Pour satisfaire aux prescriptions de l’article 465-1 du Code de Procédure Civile, rappelle qu’en cas de défaillance dans le règlement des sommes dues :
1) le créancier peut en obtenir le règlement forcé en utilisant à son choix une ou plusieurs des voies d’exécution suivantes :
* saisie-arrêt entre les mains d’un tiers,
* autres saisies,
* paiement direct entre les mains de l’employeur,
* recouvrement public par l’intermédiaire du Procureur de la République,
2) le débiteur encourt les peines des articles 227-3 et 227-29 du Code Pénal : 2 ans d’emprisonnement et 15000 euros d’amende, interdiction des droits civiques, civils et de famille, suspension ou annulation du permis de conduire, interdiction de quitter le territoire de la République.
Rappelle que les frais de recouvrement sont à la charge du parent qui a l’obligation de régler la pension alimentaire.
Dit que les dépenses exceptionnelles se rapportant notamment aux activités périscolaires, voyages scolaires, frais de santé (médicaux, para-médicaux en ce inclus les frais de suivi psychologique, et pharmaceutiques) restant à charge après remboursement de la [23] et de la mutuelle seront partagés par moitié à compter de la date de délivrance de l’assignation et en tant que de besoin, condamne celui des parents qui ne les aura pas exposés à rembourser l’autre parent sans délai de la part qu’il doit assumer sur présentation des justificatifs.
Rappelle qu’en cas de conflit sur l’une des modalités d’exercice de l’autorité parentale, et notamment sur le mode de résidence de leur(s) enfant(s), sur les modalités du droit de visite et d’hébergement ou sur la pension alimentaire, les parents pourront mettre en place une mesure de médiation familiale qui pourra être organisée par tout organisme de médiation familiale de leur choix, le médiateur ayant vocation à entendre les parties, à restaurer la communication entre eux, à confronter leur point de vue pour leur permettre de trouver une solution au conflit qui les oppose, les parties ayant la faculté d’être conseillées par leurs avocats et de demander au juge d’homologuer leur accord.

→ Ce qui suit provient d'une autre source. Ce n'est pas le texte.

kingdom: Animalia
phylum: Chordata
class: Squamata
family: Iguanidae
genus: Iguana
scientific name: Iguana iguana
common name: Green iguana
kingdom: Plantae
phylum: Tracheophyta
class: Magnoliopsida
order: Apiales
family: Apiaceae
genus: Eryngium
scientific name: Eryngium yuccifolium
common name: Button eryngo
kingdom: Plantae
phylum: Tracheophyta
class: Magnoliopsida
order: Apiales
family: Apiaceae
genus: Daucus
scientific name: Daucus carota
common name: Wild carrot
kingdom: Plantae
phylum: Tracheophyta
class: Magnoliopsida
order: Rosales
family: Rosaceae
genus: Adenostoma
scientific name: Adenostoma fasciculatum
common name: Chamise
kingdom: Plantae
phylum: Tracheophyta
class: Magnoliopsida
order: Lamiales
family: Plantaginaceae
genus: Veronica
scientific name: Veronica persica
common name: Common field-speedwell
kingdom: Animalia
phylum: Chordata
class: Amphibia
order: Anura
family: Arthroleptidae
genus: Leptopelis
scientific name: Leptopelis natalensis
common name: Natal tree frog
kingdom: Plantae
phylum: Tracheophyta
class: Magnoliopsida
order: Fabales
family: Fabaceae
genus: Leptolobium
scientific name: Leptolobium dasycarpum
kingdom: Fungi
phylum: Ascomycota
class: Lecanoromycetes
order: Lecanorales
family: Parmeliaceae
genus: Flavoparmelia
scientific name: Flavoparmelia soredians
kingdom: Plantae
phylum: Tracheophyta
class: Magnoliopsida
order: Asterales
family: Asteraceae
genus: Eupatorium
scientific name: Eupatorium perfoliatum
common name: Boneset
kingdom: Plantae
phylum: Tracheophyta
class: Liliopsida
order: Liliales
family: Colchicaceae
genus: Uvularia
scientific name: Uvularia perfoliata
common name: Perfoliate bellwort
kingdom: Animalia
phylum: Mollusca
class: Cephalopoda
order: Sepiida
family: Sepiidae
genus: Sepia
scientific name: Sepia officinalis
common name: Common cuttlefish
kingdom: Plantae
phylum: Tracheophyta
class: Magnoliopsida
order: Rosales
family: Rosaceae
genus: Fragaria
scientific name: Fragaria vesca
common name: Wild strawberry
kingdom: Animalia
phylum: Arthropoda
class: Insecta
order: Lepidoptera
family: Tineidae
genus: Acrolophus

Condamne Monsieur [P] [L] à payer à Madame [S] [K] une indemnité de 3.000€ sur le fondement de l’article 700 du Code de Procédure Civile.
Rappelle que la présente décision est exécutoire de plein droit, nonobstant appel, s’agissant des mesures relatives aux enfants.
Ordonne l’exécution provisoire s’agissant des dispositions relatives à la prestation compensatoire à compter du jour où le prononcé du divorce aura acquis force de chose jugée dans la limite de 12.500 €.
Rejette toute autre demande.
Condamne M. [P] [L] aux dépens.
Dit que la présente décision sera notifiée par le greffe.
Le présent jugement a été signé par Madame Myriam JOYAUX, Vice-Présidente , Juge aux affaires familiales et par Madame Christelle BERNACHOT, Greffier lors du prononcé.